• _How to complete this task_: Pick out each line in the data below that contains the word "mais", and copy every one of those lines.

Saved entries
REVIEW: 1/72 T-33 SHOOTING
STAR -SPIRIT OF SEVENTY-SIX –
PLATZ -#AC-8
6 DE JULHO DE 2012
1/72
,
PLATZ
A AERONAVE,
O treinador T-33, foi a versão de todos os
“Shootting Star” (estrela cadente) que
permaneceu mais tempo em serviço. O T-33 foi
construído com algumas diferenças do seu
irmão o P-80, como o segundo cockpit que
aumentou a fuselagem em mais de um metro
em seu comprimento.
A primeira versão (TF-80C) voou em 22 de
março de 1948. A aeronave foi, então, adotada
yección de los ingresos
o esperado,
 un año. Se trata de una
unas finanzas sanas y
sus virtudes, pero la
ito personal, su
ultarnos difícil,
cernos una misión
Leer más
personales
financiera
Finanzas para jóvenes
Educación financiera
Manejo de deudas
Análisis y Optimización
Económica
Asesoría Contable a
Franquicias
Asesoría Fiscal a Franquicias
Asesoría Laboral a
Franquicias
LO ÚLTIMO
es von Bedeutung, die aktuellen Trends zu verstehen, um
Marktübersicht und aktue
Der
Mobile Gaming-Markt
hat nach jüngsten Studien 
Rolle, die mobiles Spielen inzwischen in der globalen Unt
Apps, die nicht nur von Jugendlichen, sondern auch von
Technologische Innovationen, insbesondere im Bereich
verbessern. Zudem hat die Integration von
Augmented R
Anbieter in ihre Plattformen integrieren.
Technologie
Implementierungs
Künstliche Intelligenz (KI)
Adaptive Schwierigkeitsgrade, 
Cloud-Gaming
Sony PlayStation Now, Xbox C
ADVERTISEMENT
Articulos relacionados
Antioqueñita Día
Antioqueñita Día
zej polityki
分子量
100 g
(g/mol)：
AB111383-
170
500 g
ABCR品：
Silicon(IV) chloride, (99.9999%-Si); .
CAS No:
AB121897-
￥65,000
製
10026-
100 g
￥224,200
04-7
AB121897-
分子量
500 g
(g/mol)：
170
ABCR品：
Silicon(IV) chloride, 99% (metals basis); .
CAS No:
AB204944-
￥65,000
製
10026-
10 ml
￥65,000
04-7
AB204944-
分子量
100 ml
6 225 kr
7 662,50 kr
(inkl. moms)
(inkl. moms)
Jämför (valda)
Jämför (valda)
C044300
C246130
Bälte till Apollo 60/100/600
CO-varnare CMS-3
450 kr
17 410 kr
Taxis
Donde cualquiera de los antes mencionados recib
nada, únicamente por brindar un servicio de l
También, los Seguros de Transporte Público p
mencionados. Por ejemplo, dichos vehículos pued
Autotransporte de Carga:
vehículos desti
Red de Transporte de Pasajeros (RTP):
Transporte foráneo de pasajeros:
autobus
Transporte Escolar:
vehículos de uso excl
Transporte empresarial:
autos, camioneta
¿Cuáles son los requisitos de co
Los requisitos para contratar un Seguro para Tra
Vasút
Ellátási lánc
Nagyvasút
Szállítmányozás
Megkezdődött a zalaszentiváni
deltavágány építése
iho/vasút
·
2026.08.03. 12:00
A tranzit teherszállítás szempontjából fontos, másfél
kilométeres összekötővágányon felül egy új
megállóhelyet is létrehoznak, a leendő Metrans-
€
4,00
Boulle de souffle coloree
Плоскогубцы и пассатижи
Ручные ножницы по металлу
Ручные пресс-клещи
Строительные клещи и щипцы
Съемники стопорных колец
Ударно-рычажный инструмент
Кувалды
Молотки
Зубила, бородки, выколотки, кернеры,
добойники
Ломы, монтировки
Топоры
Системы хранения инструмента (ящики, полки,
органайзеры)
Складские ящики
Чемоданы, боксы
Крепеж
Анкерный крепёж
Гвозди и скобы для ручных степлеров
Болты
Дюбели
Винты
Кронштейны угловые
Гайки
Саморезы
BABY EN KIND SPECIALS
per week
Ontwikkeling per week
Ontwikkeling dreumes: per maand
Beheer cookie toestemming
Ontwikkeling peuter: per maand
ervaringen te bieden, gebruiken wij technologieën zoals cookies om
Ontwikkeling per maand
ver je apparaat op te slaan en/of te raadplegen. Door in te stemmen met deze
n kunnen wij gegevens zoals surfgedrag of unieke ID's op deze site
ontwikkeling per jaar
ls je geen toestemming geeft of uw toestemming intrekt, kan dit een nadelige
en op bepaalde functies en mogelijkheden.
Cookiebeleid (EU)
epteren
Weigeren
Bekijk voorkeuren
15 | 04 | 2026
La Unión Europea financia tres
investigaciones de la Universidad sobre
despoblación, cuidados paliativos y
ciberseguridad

• _Written answer_:
permaneceu mais tempo em serviço. O T-33 foi
aumentou a fuselagem em mais de um metro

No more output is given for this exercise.